[EXTRACT PROVIDED — start]

ESPE Abstracts (2016) 86 P-P2-51

Bone Health Index in Children and Adolescents with Congenital Adrenal Hyperplasia

Hussain Alsaffar, Rosie Davies, John Reed, Urmi Das, Senthil Senniappan, Mohammed Didi & Jo Blair

Alder Hey Children’s Hospital, Liverpool, UK

Introduction: Patients with congenital adrenal hyperplasia (CAH) require life long glucocorticoid (GC) therapy. In CAH, the adverse effect of GC on bone health (BH) may be counteracted by the effect of modest elevations in adrenal androgens.

Aim: To examine relationships between BH index (BHI) SDS, calculated by BoneXpert on bone age (BA) x-rays, BA, hydrocortisone (HC) dose (mg/m2 per day), and mean 17-hydroxyprogesterone (17-OHP) concentration on 24 h blood spot profile.

Methods: Retrospective study of data collected during annual review. Data were analysed in two age groups: <10 years and ≥10 years. BA was reported according to Tanner Whitehouse II reference data.

Results: Data were available for 22 (11M) patients, age 10.7±3.4 years. Results are reported in Table 1. BA was advanced in both age groups. BHI-SDS was <−1.5 in four subjects (18%). BHI-SDS was not related to either HC dose or 17OHP concentrations. BHI-SDS correlated positively with chronological age and BA advance (BA – chronological age) in age <10 years, r=0.48 and r=0.35 respectively, and with BA for all patients (r=0.55, P<0.0001).

Table 1. (for abstract P2-P51)

[EXTRACT PROVIDED — finish]
[PROVIDED MATERIAL — start]

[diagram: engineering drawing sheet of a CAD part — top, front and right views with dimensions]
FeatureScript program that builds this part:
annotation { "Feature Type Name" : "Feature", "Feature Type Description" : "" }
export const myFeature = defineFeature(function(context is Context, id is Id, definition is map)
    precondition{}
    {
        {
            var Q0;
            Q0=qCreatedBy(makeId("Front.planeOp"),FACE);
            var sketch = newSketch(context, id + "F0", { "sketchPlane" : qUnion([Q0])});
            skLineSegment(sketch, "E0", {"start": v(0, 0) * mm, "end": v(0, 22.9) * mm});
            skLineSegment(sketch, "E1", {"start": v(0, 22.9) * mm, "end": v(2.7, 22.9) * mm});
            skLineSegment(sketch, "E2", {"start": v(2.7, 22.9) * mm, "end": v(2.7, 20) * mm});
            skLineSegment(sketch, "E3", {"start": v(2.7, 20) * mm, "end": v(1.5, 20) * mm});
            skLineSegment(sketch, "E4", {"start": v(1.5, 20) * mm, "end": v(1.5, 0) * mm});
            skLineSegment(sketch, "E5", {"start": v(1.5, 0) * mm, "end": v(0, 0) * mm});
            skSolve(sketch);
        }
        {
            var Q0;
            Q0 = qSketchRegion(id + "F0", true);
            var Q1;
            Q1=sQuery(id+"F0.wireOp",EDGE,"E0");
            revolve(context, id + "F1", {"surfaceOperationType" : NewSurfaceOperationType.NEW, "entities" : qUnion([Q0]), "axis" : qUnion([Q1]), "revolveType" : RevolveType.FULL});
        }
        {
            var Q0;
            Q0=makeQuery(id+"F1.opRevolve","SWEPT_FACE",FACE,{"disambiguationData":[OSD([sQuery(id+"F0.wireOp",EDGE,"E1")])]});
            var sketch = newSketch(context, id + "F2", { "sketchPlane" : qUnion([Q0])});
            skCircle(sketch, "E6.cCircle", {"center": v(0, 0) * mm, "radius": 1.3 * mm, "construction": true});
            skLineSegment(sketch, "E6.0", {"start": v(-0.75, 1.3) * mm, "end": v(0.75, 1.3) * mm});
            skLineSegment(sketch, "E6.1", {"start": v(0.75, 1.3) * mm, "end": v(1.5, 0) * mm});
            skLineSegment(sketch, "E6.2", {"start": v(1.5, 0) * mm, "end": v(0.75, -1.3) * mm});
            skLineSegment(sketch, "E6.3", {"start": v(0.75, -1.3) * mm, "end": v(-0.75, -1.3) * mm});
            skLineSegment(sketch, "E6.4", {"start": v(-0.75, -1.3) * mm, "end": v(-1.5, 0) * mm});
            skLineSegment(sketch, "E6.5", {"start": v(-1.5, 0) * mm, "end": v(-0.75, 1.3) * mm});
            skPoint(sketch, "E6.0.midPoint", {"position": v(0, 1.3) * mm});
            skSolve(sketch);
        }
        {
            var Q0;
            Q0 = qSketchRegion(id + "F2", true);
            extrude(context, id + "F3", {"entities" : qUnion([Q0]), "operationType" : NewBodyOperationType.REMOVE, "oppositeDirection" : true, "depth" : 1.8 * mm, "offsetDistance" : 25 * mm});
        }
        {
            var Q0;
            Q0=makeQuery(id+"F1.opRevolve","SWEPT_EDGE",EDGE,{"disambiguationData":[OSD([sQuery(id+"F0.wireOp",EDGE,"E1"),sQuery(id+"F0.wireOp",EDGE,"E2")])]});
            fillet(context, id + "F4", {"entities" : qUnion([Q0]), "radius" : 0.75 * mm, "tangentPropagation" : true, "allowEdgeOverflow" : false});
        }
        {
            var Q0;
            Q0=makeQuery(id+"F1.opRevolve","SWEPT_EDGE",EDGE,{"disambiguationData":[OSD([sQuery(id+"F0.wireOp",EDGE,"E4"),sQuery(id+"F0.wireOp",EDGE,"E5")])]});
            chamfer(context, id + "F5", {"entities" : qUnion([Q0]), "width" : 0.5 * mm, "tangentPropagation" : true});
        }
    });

[PROVIDED MATERIAL — finish]

• [TO DO]:
(a) In the CAH bone health abstract, how many subjects had a BHI-SDS below −1.5?
(b) Carry on the CAH bone health abstract from the point where it stops.
These rows are separate material and have no connection to the CAH bone health abstract.

• [ANSWERS GIVEN]:
(a) Four subjects (18%).

(b)
Age rangePatients (gender) (episodes)Age (years)BA (TWII score)BA-chronological age (years)BHI SDSMean 17OHP (nmol/l)Hydrocortisone (mg/m2 per day)
<10 years12 (7M:5F)(20)6.9 (3.15–9.93)11.1 (6.39–14.3)3.47 (−1.9 to +6.82)−0.65 (−4 to +2.3) 30.2 (4–147.2)10.4 (7.5–16.6)
≥10 years15 (8M,7F)(31)12.75 (10.2–17.5)14.9 (9.22–18.1)2.06 (−1.6 to +5.14)−0.3 (−2.9 to 2.5)23.9 (0−230.3)10.0 (5.8–17.3)
Data are reported as median (range).

Conclusion: As anticipated, we observed modest BA advance, consistent with modestly elevated 17OHP concentrations. BHI SDS was <−1.5 SDS in 18% of patients, suggesting a negative effect of HC persists despite the protective effect of elevated androgens. These relationships may be more evident in a larger cohort of patients. The clinical significance of this observation, if any, is unknown. However, osteoporosis in adult patients with CAH is reported (1) and this observation deserves further evaluation in a larger cohort, studied prospectively.

Reference: 1. Paula et al. 2008 Eur J Endocrinol 158 879–887.